[Instrument reading data]
<<<<

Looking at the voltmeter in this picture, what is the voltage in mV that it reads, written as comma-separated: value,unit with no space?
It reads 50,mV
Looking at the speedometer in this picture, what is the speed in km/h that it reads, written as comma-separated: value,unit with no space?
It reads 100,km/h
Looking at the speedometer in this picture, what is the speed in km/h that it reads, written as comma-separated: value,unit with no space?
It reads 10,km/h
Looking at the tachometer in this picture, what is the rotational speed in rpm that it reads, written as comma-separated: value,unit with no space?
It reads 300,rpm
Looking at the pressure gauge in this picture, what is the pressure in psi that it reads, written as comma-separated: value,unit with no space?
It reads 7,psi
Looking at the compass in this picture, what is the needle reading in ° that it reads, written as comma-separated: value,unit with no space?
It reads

>>>>

* **Exercise brief**
Can you give every line of the data above as a JSON list of strings, one string per line, leaving out blank lines?

* **Response to the exercise**
[
  "Looking at the voltmeter in this picture, what is the voltage in mV that it reads, written as comma-separated: value,unit with no space?",
  "It reads 50,mV",
  "Looking at the speedometer in this picture, what is the speed in km/h that it reads, written as comma-separated: value,unit with no space?",
  "It reads 100,km/h",
  "Looking at the speedometer in this picture, what is the speed in km/h that it reads, written as comma-separated: value,unit with no space?",
  "It reads 10,km/h",
  "Looking at the tachometer in this picture, what is the rotational speed in rpm that it reads, written as comma-separated: value,unit with no space?",
  "It reads 300,rpm",
  "Looking at the pressure gauge in this picture, what is the pressure in psi that it reads, written as comma-separated: value,unit with no space?",
  "It reads 7,psi",
  "Looking at the compass in this picture, what is the needle reading in ° that it reads, written as comma-separated: value,unit with no space?",
  "It reads"
]